Corneocyte sonication

Cornified envelope was purified and sonicated as described in (Koch et al. 2000).

Ovalbumin treatment and serum IgE ELISA

Ovalbumin (OVA) challenge was performed as described in (Palmer et al. 2006). 20 to 50 ug of OVA (fraction V; Sigma) in PBS was applied daily to ventral skin of control or DKO littermates for five consecutive days. OVA challenge was repeated twice with intervening intervals of 7 days. Total serum IgE was measured using PharMingen antibodies (BD Biosciences).

Statistical analysis

Data are presented as mean+s.e.m. with differences between two groups analyzed for significance using Student's t test. A p-value <0.05 was considered to be significant.

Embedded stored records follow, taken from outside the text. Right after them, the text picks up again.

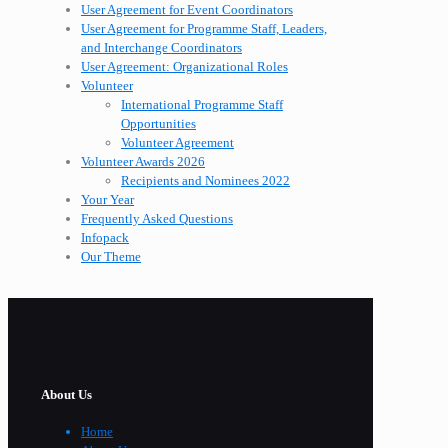
User Agreement for Event Coordinators
User Agreement for Programme Staff, Leaders,
and Interchange Coordinators
User Agreement: Organizational Roles
Volunteer
International Programme Staff
Opportunities
Volunteer Agreement
Volunteer Awards 2026
Recipients and Nominees 2022
Your Year
Frequently Asked Questions
Infopack
Our Theme
About Us
Home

Supplementary Figure S1. Epidermal (a) PCR analysis of epidermal and dermal DNA with allele-specific primers indicated site-specific and efficient recombination. (b) Primary murine keratinocytes from control (CONT) or DKO P2 pups were grown at 21% or 0.5% O2 for 48 hours and lysates immunoblotted for HIF1α and HIF2α. (c) Epidermal RNA was extracted from control and DKO P3 pups and subjected to qRT-PCR using specific primers for Casp14, Prss8, and Spink5. (d) Paraffin-embedded ear sections from control (CONT) and DKO P5 pups were immunostained using the indicated antibodies. No observable differences were detected in Ki67, KRT10, and loricrin (LOR) staining intensity between CONT and DKO epidermis. Scale bar, 50 μm. (e) Quantification of Ki67-positive nuclei in the basal epidermis of CONT and DKO animals demonstrated no difference in keratinocyte proliferation.

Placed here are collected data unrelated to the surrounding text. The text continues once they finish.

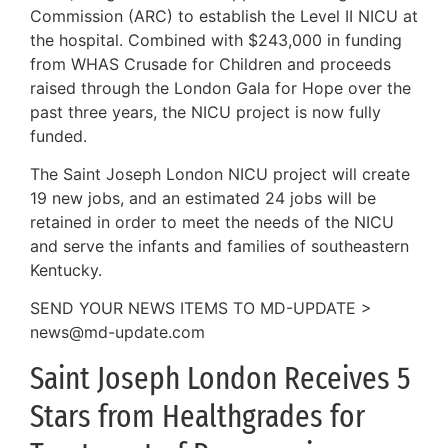
Commission (ARC) to establish the Level II NICU at
the hospital. Combined with $243,000 in funding
from WHAS Crusade for Children and proceeds
raised through the London Gala for Hope over the
past three years, the NICU project is now fully
funded.
The Saint Joseph London NICU project will create
19 new jobs, and an estimated 24 jobs will be
retained in order to meet the needs of the NICU
and serve the infants and families of southeastern
Kentucky.
SEND YOUR NEWS ITEMS TO MD-UPDATE >
news@md-update.com
Saint Joseph London Receives 5
Stars from Healthgrades for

Supplementary Figure S2. (a) PCR analysis of epidermal and dermal DNA with allele-specific primers indicated site-specific and efficient recombination in the epidermis (upper panel). Cell lysates from primary murine keratinocytes obtained from control (CONT) or KO P0 pups were immunoblotted for ARNT (lower panel). n.s., non-specific band. (b) Paraffin-embedded skin sections from control (CONT) and KO P0 pups were stained with hematoxylin and eosin or with antibodies against filaggrin. (c) Skin sections from control (CONT) and KO pups were immunostained using the indicated antibodies. No observable differences were detected in Ki67, KRT10, and loricrin (LOR) staining intensity between CONT and KO epidermis. Scale bar, 50 μm. (d) Quantification of Ki67-positive nuclei in the basal epidermis of CONT and KO animals demonstrated no difference in keratinocyte proliferation.